Assigned task: Below are records that contain pictures; transcribe the text exactly and omit the pictures.

Dataset records:
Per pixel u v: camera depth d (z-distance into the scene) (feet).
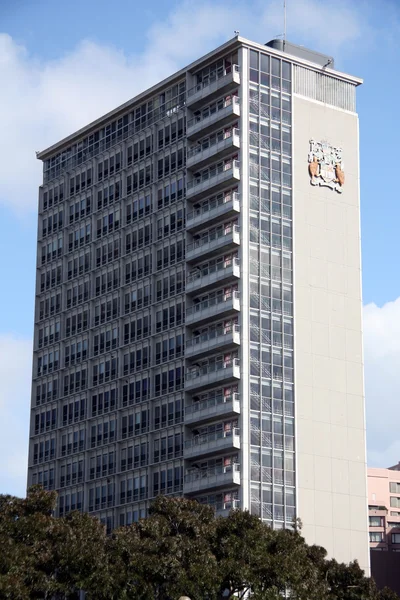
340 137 649.61
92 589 433.89
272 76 631.15
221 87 618.85
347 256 636.48
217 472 583.17
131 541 444.14
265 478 581.12
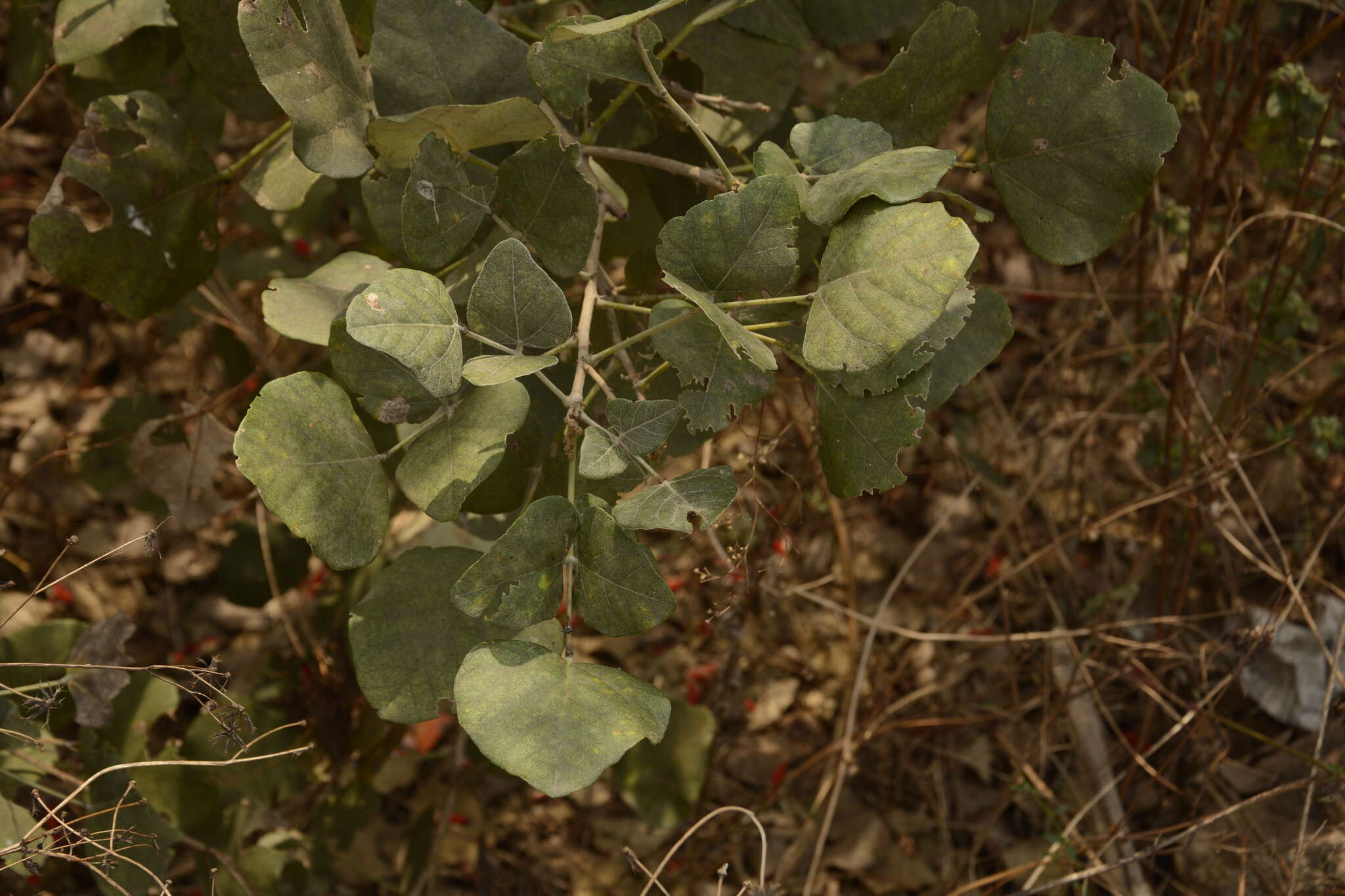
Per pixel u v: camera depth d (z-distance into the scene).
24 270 2.03
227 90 1.30
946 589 1.95
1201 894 1.57
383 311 1.09
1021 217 1.22
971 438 1.99
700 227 1.13
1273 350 1.67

Result for this exercise:
Per pixel u v: camera depth d (z-distance into the scene) (feet).
340 137 649.61
92 589 433.89
272 76 631.15
221 87 618.85
347 256 636.48
217 472 583.17
131 541 444.14
265 478 581.12
Per pixel u v: camera depth d (z-distance into the scene).
24 270 2.03
227 90 1.30
946 589 1.95
1201 894 1.57
383 311 1.09
1021 217 1.22
971 438 1.99
700 227 1.13
1273 350 1.67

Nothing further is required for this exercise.